* _Work instruction_
Answer with a number only: how many lines of the data contain "rate"?

* _Dataset entries_

- Opening Delimiter -

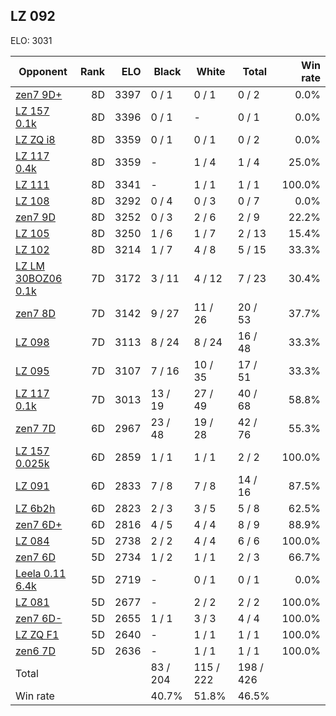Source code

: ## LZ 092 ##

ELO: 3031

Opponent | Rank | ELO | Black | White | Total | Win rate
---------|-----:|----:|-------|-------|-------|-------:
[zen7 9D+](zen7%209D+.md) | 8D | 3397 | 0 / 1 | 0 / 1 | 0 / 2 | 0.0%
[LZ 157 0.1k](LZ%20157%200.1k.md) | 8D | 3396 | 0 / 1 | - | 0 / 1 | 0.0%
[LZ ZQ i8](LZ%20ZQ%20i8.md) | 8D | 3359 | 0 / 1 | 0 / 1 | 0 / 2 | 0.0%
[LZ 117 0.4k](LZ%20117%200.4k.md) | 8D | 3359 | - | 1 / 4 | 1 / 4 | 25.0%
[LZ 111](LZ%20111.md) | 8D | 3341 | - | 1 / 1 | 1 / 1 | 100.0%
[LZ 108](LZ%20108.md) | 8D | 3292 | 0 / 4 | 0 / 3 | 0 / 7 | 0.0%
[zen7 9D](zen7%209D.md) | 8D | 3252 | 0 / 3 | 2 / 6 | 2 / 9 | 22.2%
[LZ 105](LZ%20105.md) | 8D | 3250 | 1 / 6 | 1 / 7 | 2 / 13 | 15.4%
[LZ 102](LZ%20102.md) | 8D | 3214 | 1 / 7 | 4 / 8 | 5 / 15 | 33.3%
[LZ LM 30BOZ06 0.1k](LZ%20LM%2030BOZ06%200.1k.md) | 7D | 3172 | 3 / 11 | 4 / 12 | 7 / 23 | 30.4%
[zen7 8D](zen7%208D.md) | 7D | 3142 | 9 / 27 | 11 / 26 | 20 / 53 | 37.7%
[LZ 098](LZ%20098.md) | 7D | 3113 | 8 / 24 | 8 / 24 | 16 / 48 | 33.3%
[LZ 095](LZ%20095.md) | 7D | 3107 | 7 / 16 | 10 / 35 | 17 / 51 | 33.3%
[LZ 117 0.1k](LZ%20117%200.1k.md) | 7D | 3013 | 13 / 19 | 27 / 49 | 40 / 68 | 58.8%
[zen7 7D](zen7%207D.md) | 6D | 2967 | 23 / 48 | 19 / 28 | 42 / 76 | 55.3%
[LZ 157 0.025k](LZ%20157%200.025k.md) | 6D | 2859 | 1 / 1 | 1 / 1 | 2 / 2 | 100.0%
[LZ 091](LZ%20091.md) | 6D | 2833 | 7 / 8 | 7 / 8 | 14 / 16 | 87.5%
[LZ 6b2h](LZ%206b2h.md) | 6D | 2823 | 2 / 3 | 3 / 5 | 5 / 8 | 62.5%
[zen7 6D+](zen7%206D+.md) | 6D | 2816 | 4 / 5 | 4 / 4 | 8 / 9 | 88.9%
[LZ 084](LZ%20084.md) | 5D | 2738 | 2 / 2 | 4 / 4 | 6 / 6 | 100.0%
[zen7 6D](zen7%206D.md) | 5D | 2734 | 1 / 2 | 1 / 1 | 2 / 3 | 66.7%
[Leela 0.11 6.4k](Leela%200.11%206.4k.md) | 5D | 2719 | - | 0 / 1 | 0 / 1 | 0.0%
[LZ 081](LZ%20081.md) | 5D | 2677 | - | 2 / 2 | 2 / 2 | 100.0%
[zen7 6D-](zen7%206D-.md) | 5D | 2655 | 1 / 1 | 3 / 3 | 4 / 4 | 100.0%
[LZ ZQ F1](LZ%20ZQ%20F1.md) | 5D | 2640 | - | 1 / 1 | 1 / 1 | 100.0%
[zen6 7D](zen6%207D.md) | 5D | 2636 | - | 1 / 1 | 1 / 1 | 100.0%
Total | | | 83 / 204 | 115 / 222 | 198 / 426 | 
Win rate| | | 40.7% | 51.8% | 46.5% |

- Closing Delimiter -

* _Answer to this task_
2